La peur est imputable à la pensée; il en est de même pour le plaisir. On a passé par une expérience agréable, la pensée s’y attarde et voudrait la voir se prolonger; quand ceci s’avère impossible il y a une résistance, un état de colère, de désespoir, d’affolement. Ainsi la pensée est responsable de la peur comme du plaisir, n’est-ce pas ? Ce n’est pas ici une conclusion verbale ni une formule permettant d’éviter la peur. Répétons-le, là où il y a plaisir il y a souffrance, il y a la peur nourrie par la pensée; le plaisir accompagne la souffrance, ce sont deux choses indivisibles, et la pensée est responsable des deux. S’il n’y avait pas de lendemain, d’instant d’après, à quoi on pourrait penser, s’agissant de peur ou de plaisir, ni l’un ni l’autre n’existeraient. Pouvons-nous aller plus loin ? En tout ceci nous travaillons dans la pâte du réel, ce n’est pas une idée, mais une chose que vous avez découverte et qui est par conséquent vraie, réelle, et vous avez le droit de dire: « J’ai découvert que la pensée donne naissance à la fois au plaisir et à la peur. » Vous avez éprouvé un plaisir sexuel, une jouissance; plus tard vous y pensez, évoquant des tableaux, l’imagerie du mental, et cette pensée même va renforcer ce plaisir qui, dès lors, fait partie du scénario de la pensée, et quand il se heurte à un obstacle il y a souffrance, anxiété, peur, jalousie, irritation, colère et brutalité. (Nous ne disons pas que vous ne devez pas connaître le plaisir.)

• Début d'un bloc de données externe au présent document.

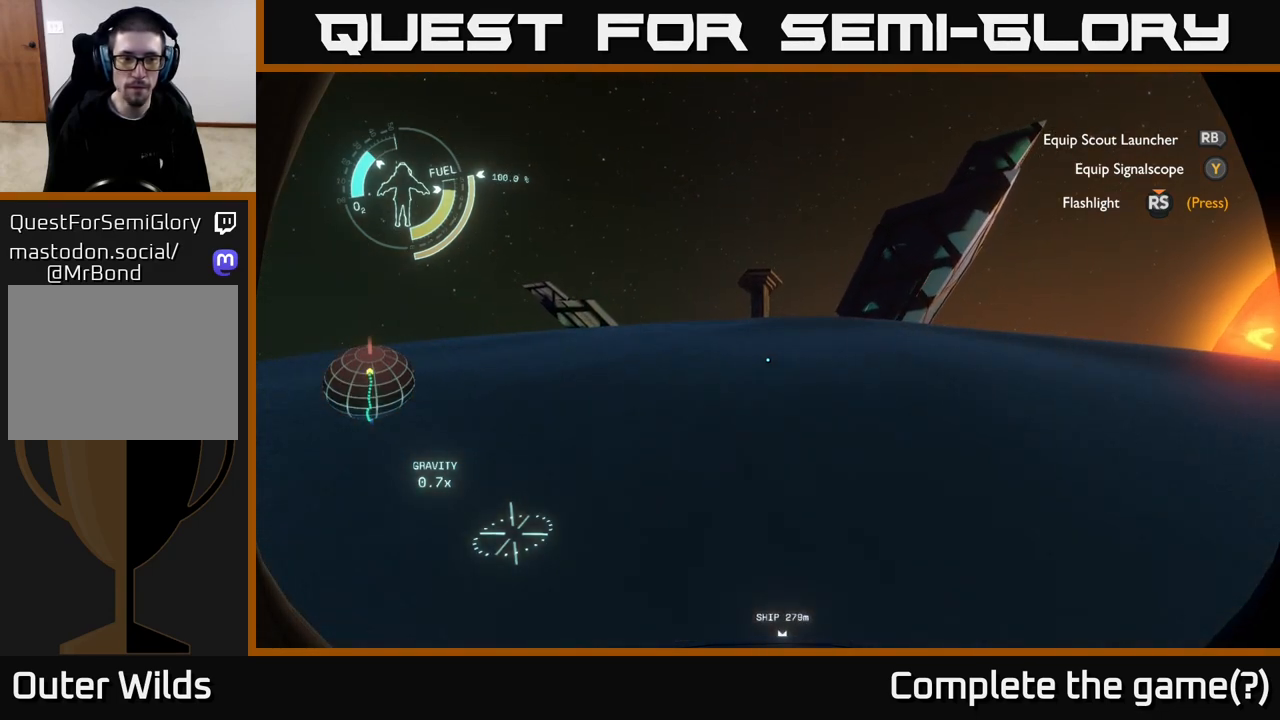
{"buttons": [], "left_stick": "up", "right_stick": "center", "events": []}
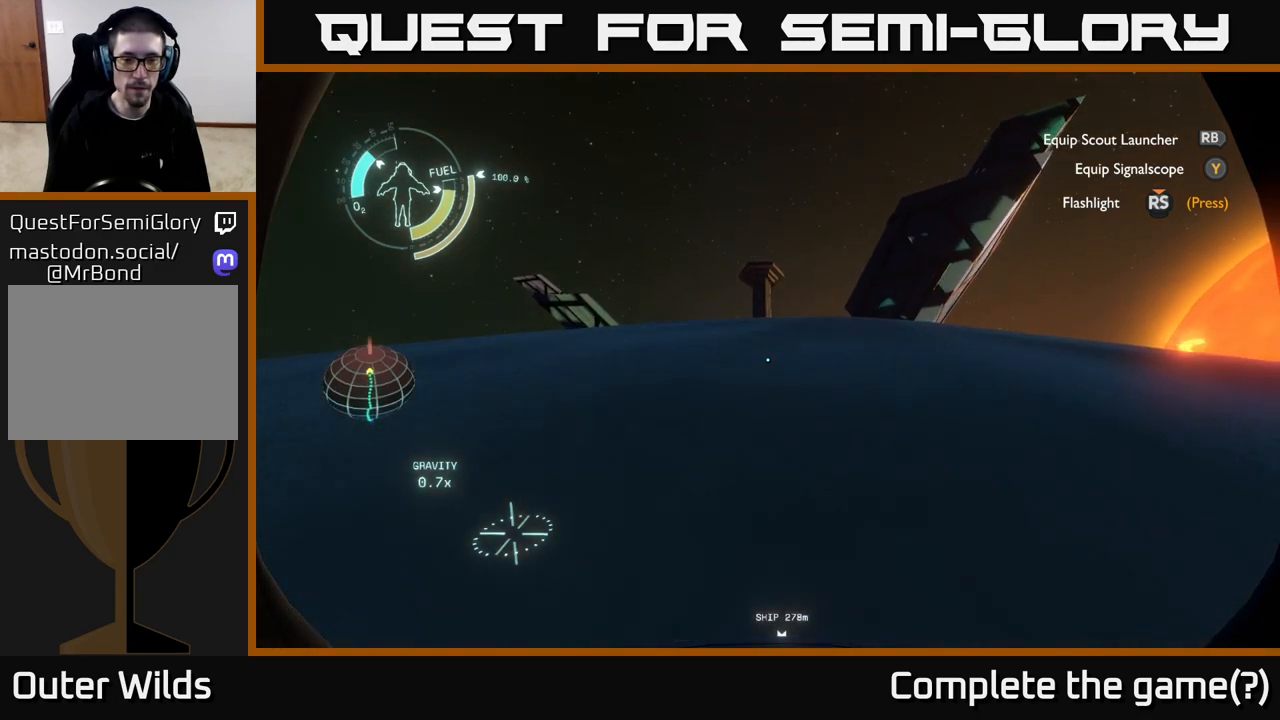
{"buttons": [], "left_stick": "up", "right_stick": "center", "events": []}
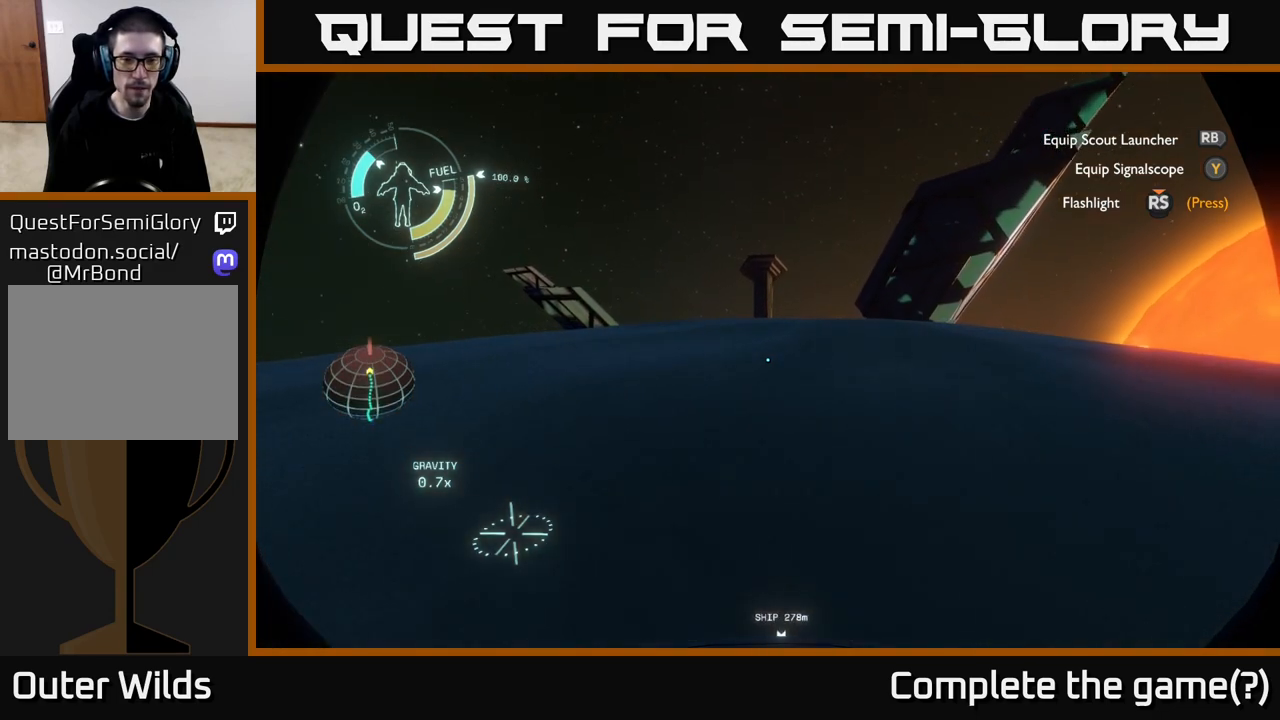
{"buttons": [], "left_stick": "up", "right_stick": "center", "events": []}
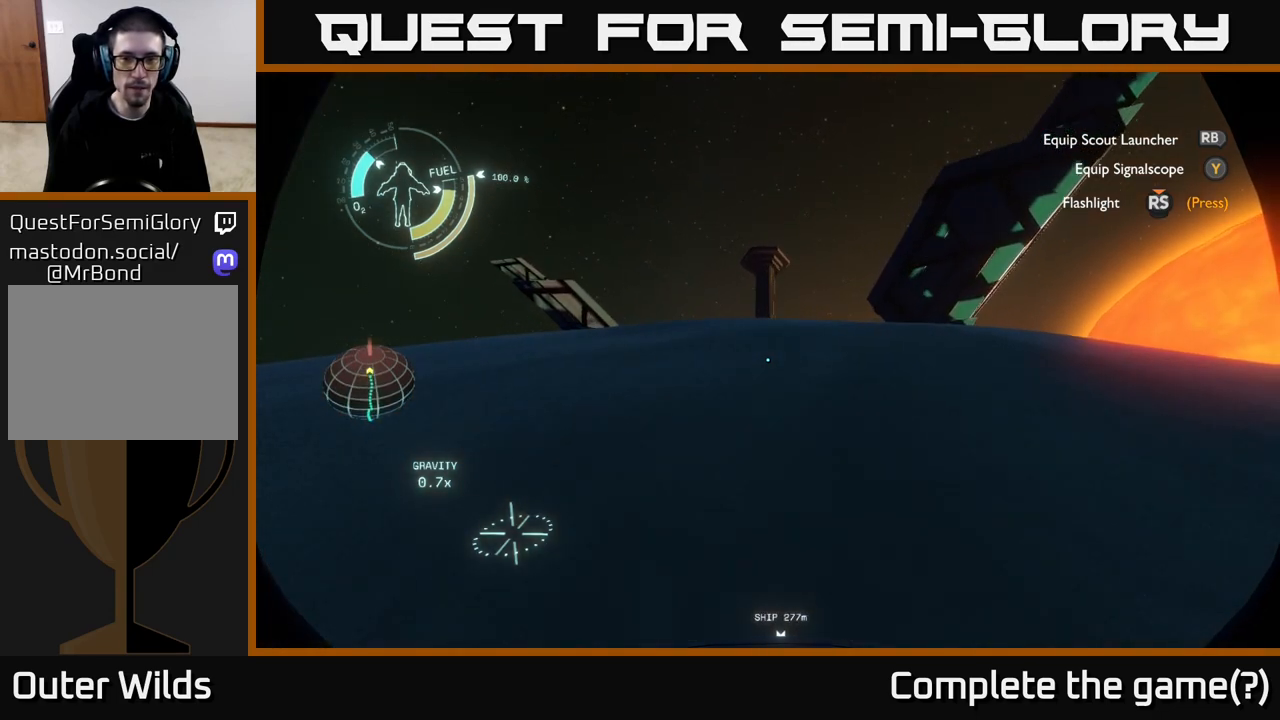
{"buttons": [], "left_stick": "up-left", "right_stick": "center", "events": [[200, "right_stick", "right"], [300, "left_stick", "up-left"], [400, "right_stick", "center"]]}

La félicité n’est pas le plaisir; l’extase n’est pas une sécrétion de la pensée; c’est une chose entièrement autre. Vous ne pouvez rencontrer la félicité ou l’extase qu’après avoir compris la nature de la pensée – elle qui donne naissance à la fois au plaisir et à la peur.

Alors se pose la question: peut-on mettre fin à la pensée ? Si celle-ci donne naissance à la peur et au plaisir – parce que là où il y a plaisir il y a forcément souffrance, chose évidente – on se demande alors: la pensée peut-elle prendre fin ? Ce qui n’implique pas la fin de toute perception de beauté, de toute jouissance émanant de la beauté. On contemple la splendeur d’un nuage, d’un arbre; on en jouit totalement, complètement; mais quand la pensée aspire à passer par la même expérience le lendemain, à connaître à nouveau les délices qu’elle éprouva à la vision de ce nuage, de cet arbre, de cette fleur, d’un visage qu’éclaire la beauté, alors elle sollicite la déception, la souffrance, la peur, en même temps que le plaisir.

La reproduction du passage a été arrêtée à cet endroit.